- Original author: Mel Rothman
- Developer: IBM Rochester
- Initial release: 1999; 26 years ago
- Stable release: 2020-08-01 / August 1, 2020; 5 years ago
- Operating system: IBM i
- Type: Program development toolkit
- License: ?
- Website: cgidev2.easy400.net

= Cgidev2 =

Program development toolkit

CGIDEV2 is a free and open source IBM i (formerly known as AS/400) based program development toolkit that facilitates the development of interactive web-based programs using RPG ILE or Cobol (using the older CGIDEV version) as the back-end Common Gateway Interface language. The functionality of this toolset is incorporated into an RPG ILE program by means of a service program that contains all of the procedures required to read input from a browser, generate and send the appropriate response back to the browser. CGIDEV2 is commonly used to generate static or interactive HTML/DHTML pages but it can also produce CSV, XML, Excel-XML and other text based files.

==Overview==
CGIDEV2 was developed by Mel Rothman while he was with IBM Rochester. It was released to the public in 1999. The product was maintained and promoted by Mr. Rothman and the late Dr. Giovanni B. Perotti of IBM Italy, who have added enhancements, documentation and code samples to the package. When Dr. Perotti left IBM, the company at first refused to allow him to maintain the product, then later relented. Because the product is written in RPG ILE and comes with complete source, end users have also been able to contribute enhancements to the package and modify it for their specific requirements. In addition to Perotti and Rothman, CGIDEV2 has been enhanced, promoted, or discussed in detail by Brian May, Jon Paris, Susan Gantner, and Brad Stone.

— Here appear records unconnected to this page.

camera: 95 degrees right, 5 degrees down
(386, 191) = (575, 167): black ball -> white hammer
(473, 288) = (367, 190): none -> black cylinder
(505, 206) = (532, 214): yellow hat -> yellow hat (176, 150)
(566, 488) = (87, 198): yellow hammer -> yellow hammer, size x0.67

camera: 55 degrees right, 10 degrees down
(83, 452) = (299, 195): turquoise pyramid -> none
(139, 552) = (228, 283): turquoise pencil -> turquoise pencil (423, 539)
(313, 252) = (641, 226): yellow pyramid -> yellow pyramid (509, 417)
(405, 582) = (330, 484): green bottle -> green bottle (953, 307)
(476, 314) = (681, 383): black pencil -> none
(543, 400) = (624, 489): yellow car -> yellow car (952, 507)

Unlike most web solutions for the iSeries, CGIDEV2 is neither a terminal emulator or an SQL based solution. CGIDEV2 effectively extends widely used RPG programming language with specific procedures for the web. This permits an iSeries programmer to continue to use all of the familiar tools and techniques that they are accustomed to as they develop interactive programs for the web.

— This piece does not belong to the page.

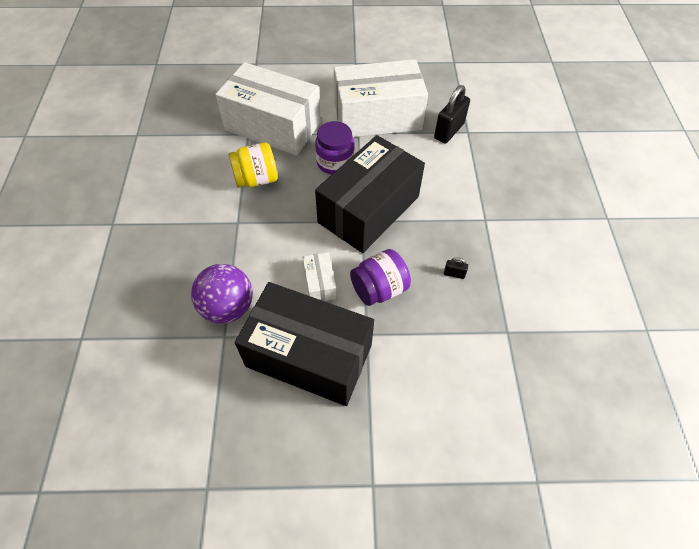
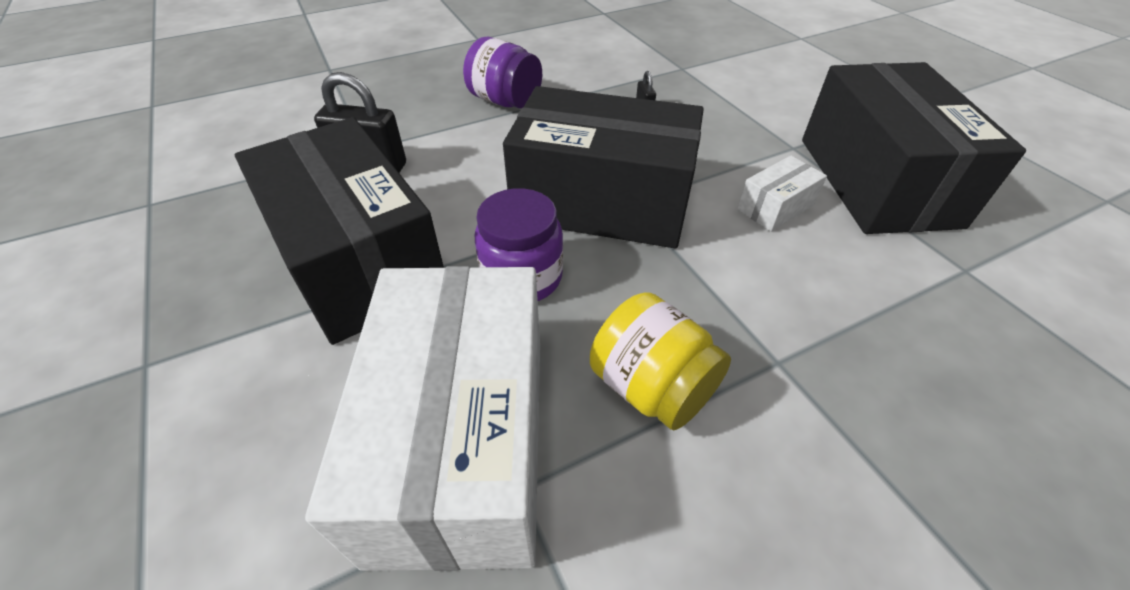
camera: 115 degrees left, 10 degrees down
(228, 307) = (927, 288): purple ball -> none
(377, 116) = (359, 260): white box -> black box
(379, 289) = (724, 155): purple jar -> purple jar (505, 101)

A particular feature of the CGIDEV2 toolkit is that it allows the programmer to isolate the HTML in one or more external template files from the executing CGI program, with special tokens in the HTML templates being replaced at run-time via toolkit procedures. This separation of the HTML code from the CGI program promotes the efficient and consistent development and subsequent maintenance of enterprise scale business applications.

==Criticism==
While CGIDEV2 is a popular choice as a web development languages for RPG programmers on IBM iSeries systems, CGIDEV2 lacks in some features offered by other web development languages such as session management and the ability to design programs using object oriented design principles. IBM's ambiguous commitment to the CGIDEV2 product and to the iSeries in general is also an issue to some users.